*** Information shown ***

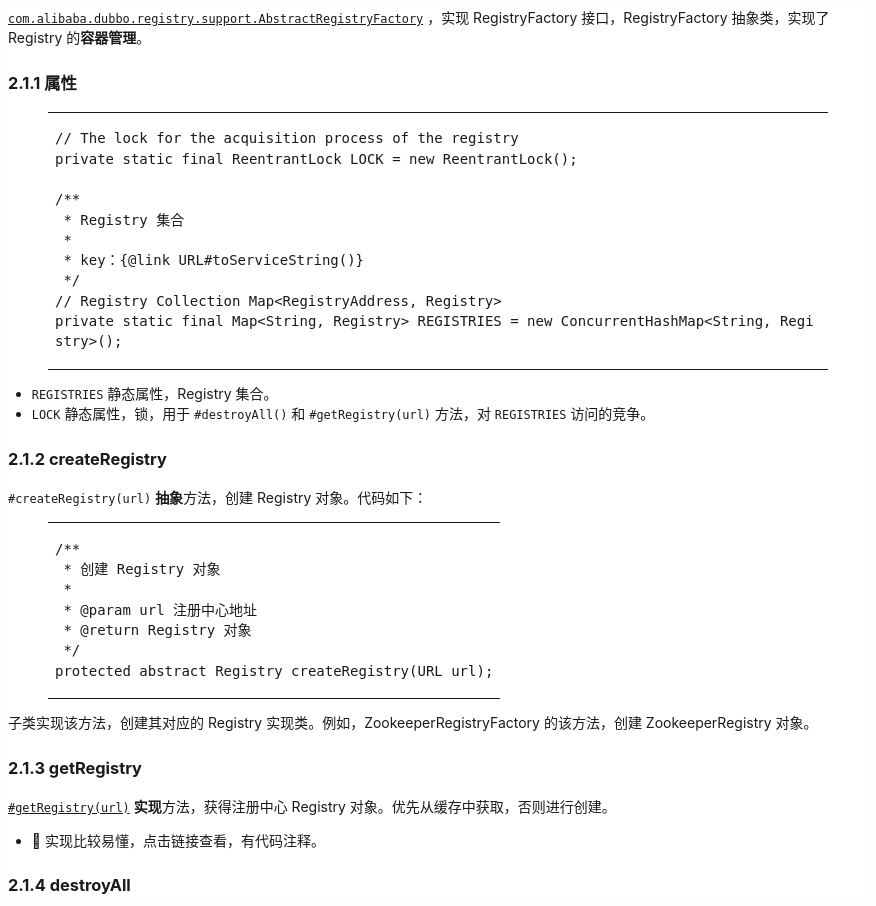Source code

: <p><a href="https://github.com/YunaiV/dubbo/blob/7ece72959dd8c96e17fc240a2b22b40391265bcc/dubbo-registry/dubbo-registry-api/src/main/java/com/alibaba/dubbo/registry/support/AbstractRegistryFactory.java" target="_blank" rel="external nofollow noopener noreferrer"><code>com.alibaba.dubbo.registry.support.AbstractRegistryFactory</code></a>&nbsp;，实现 RegistryFactory 接口，RegistryFactory 抽象类，实现了 Registry 的<strong>容器管理</strong>。</p>
<h3 id="2-1-1-属性">2.1.1 属性</h3>
<figure class="highlight java">
<table>
<tbody>
<tr>
<td class="code">
<pre><span class="line"><span class="comment">// The lock for the acquisition process of the registry</span></span><br /><span class="line"><span class="keyword">private</span> <span class="keyword">static</span> <span class="keyword">final</span> ReentrantLock LOCK = <span class="keyword">new</span> ReentrantLock();</span><br /><br /><span class="line"><span class="comment">/**</span></span><br /><span class="line"><span class="comment"> * Registry 集合</span></span><br /><span class="line"><span class="comment"> *</span></span><br /><span class="line"><span class="comment"> * key：{<span class="doctag">@link</span> URL#toServiceString()}</span></span><br /><span class="line"><span class="comment"> */</span></span><br /><span class="line"><span class="comment">// Registry Collection Map&lt;RegistryAddress, Registry&gt;</span></span><br /><span class="line"><span class="keyword">private</span> <span class="keyword">static</span> <span class="keyword">final</span> Map&lt;String, Registry&gt; REGISTRIES = <span class="keyword">new</span> ConcurrentHashMap&lt;String, Registry&gt;();</span></pre>
</td>
</tr>
</tbody>
</table>
</figure>
<ul>
<li><code>REGISTRIES</code>&nbsp;静态属性，Registry 集合。</li>
<li><code>LOCK</code>&nbsp;静态属性，锁，用于&nbsp;<code>#destroyAll()</code>&nbsp;和&nbsp;<code>#getRegistry(url)</code>&nbsp;方法，对&nbsp;<code>REGISTRIES</code>&nbsp;访问的竞争。</li>
</ul>
<h3 id="2-1-2-createRegistry">2.1.2 createRegistry</h3>
<p><code>#createRegistry(url)</code>&nbsp;<strong>抽象</strong>方法，创建 Registry 对象。代码如下：</p>
<figure class="highlight java">
<table>
<tbody>
<tr>
<td class="code">
<pre><span class="line"><span class="comment">/**</span></span><br /><span class="line"><span class="comment"> * 创建 Registry 对象</span></span><br /><span class="line"><span class="comment"> *</span></span><br /><span class="line"><span class="comment"> * <span class="doctag">@param</span> url 注册中心地址</span></span><br /><span class="line"><span class="comment"> * <span class="doctag">@return</span> Registry 对象</span></span><br /><span class="line"><span class="comment"> */</span></span><br /><span class="line"><span class="function"><span class="keyword">protected</span> <span class="keyword">abstract</span> Registry <span class="title">createRegistry</span><span class="params">(URL url)</span></span>;</span></pre>
</td>
</tr>
</tbody>
</table>
</figure>
<p>子类实现该方法，创建其对应的 Registry 实现类。例如，ZookeeperRegistryFactory 的该方法，创建 ZookeeperRegistry 对象。</p>
<h3 id="2-1-3-getRegistry">2.1.3 getRegistry</h3>
<p><a href="https://github.com/YunaiV/dubbo/blob/d7c9cec324901c8285e602fdd3256cc9f5586357/dubbo-registry/dubbo-registry-api/src/main/java/com/alibaba/dubbo/registry/support/AbstractRegistryFactory.java#L96-L132" target="_blank" rel="external nofollow noopener noreferrer"><code>#getRegistry(url)</code></a>&nbsp;<strong>实现</strong>方法，获得注册中心 Registry 对象。优先从缓存中获取，否则进行创建。</p>
<ul>
<li>🙂 实现比较易懂，点击链接查看，有代码注释。</li>
</ul>
<h3 id="2-1-4-destroyAll">2.1.4 destroyAll</h3>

***

Exercise details: In the records above, collect each line with "静态属性".

Response:
<li><code>REGISTRIES</code>&nbsp;静态属性，Registry 集合。</li>
<li><code>LOCK</code>&nbsp;静态属性，锁，用于&nbsp;<code>#destroyAll()</code>&nbsp;和&nbsp;<code>#getRegistry(url)</code>&nbsp;方法，对&nbsp;<code>REGISTRIES</code>&nbsp;访问的竞争。</li>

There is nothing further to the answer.